Every generation has different financial goals. They also have slightly different investment philosophies. While Baby Boomers tended to take risks and invest in stocks, Gen Xers were more likely to seek the help of financial advisors to attain their financial objectives. Then came the millennials with a focus on environmentally and socially-conscious investing. Recently, the Gen Zers have stepped up the game with a focus on digitally-savvy investments.
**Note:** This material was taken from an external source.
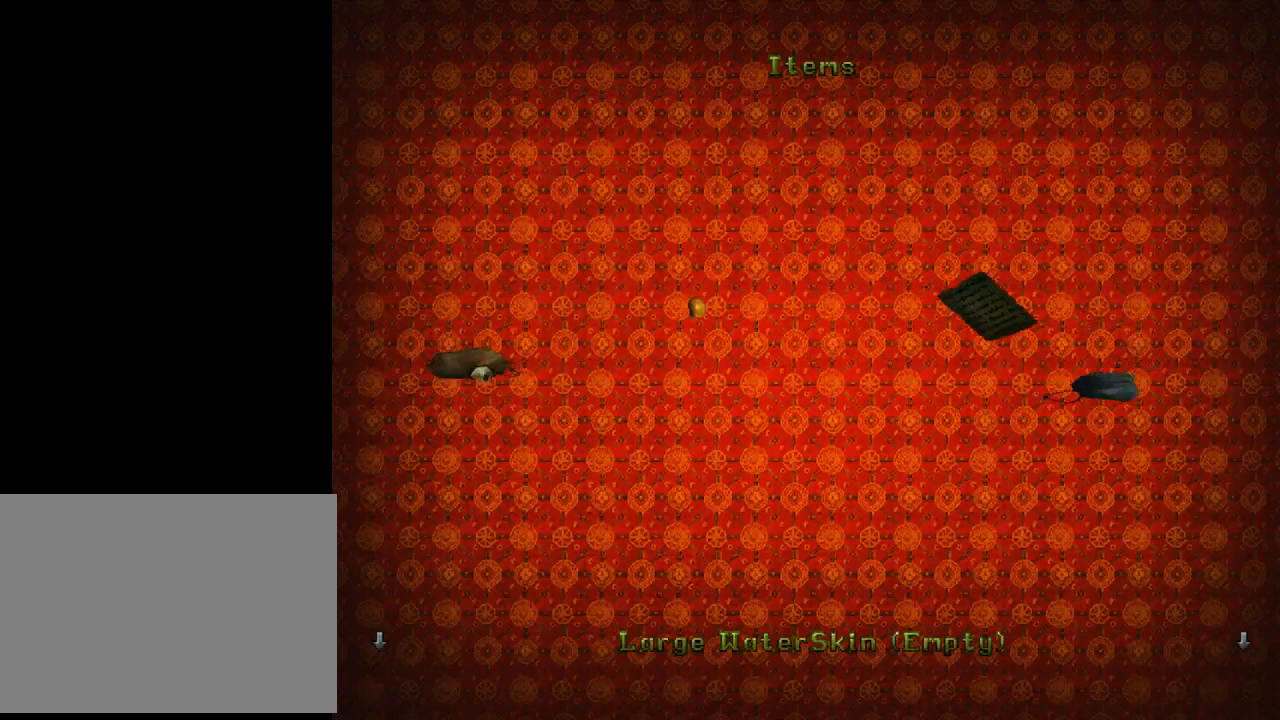
{"buttons": [], "left_stick": "center", "events": [[233, "CROSS", "down"], [400, "CROSS", "up"]]}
For the Chief Executive Officer and Founder of Blue Castles Ventures, David Rojas, understanding the difference between the ways different generations invest has been crucial to business success. And even though Gen Zers may not yet have the investment power of, say, Gen Xers, they shouldn’t be passed over by financial institutions since they are the future trendsetters.

And Rojas certainly knows what he’s talking about. The Harvard Business School in Alternative Investments graduates produced $1.3 million in revenue in 2021 alone. Today, he offers innovative, sustainable, and safe alternative investment vehicles for different generation groups wishing to safeguard their futures.

The Power of Technology 

The way we invest has changed over time. While the Baby Boomers had a great run when it came to investing in stocks, today, we have countless other ways we can access investment opportunities. And this is largely thanks to technological advances and regulatory changes. While in the past investing was considered to be complicated and best left to the professionals, today, anybody with a bank account can put their hard-earned assets to work.
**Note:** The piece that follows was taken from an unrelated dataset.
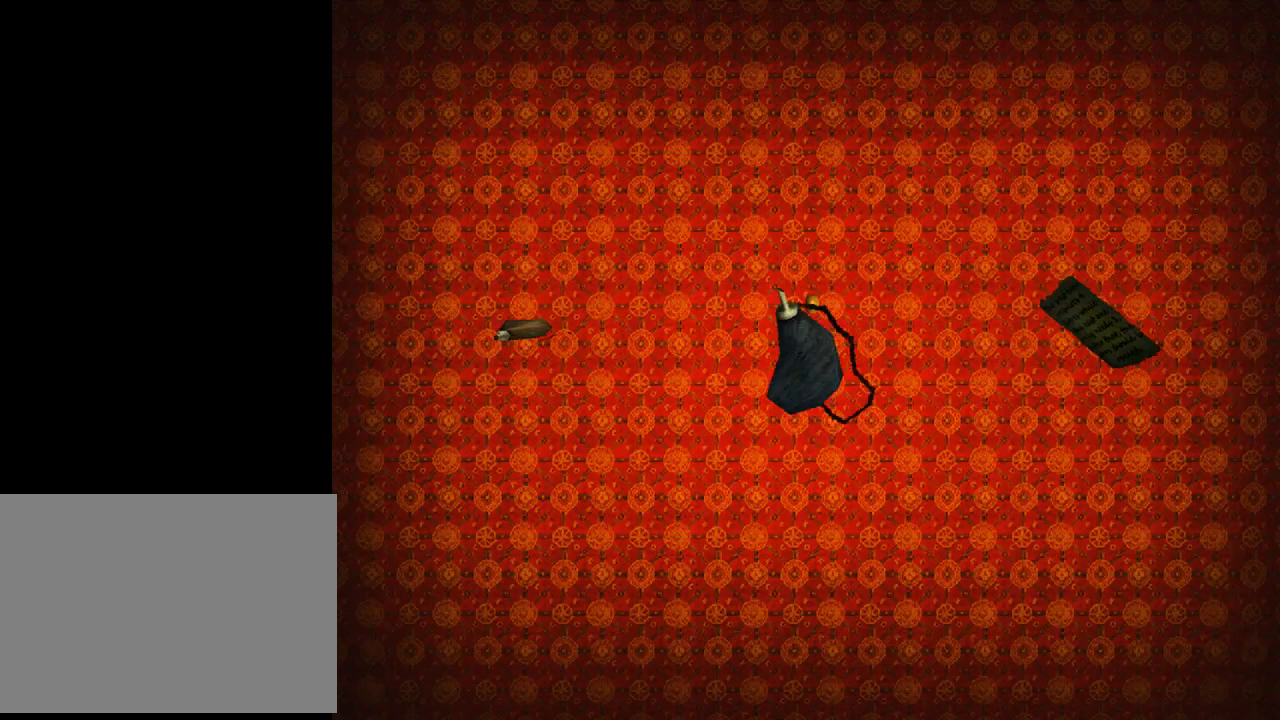
{"buttons": ["CROSS"], "left_stick": "center", "events": [[433, "CROSS", "down"]]}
With cryptocurrency and non-fungible tokens, or NFTs, taking the world by storm, today’s global investment landscape relies on connectivity and the internet. And while accessing the market has never been easier, Rojas says that we have been overloaded with information and noise. As such, making the right investment decisions has become more challenging than ever.

Don’t Fall for the Scams

The cryptocurrency crash earlier this year wiped out a great deal of wealth, leaving many home investors scrambling. “People were trying to make a buck by investing on online exchanges such as Robin Hood. And they thought that crypto would just keep going up. But the market only has a certain amount of traders and money so it can’t go up forever,” Rojas says. “If there is no education behind the investments, even making a great deal of money can end badly. This is why 80 percent of people who win the lottery end up being poor again. They don’t know what to do with their money.”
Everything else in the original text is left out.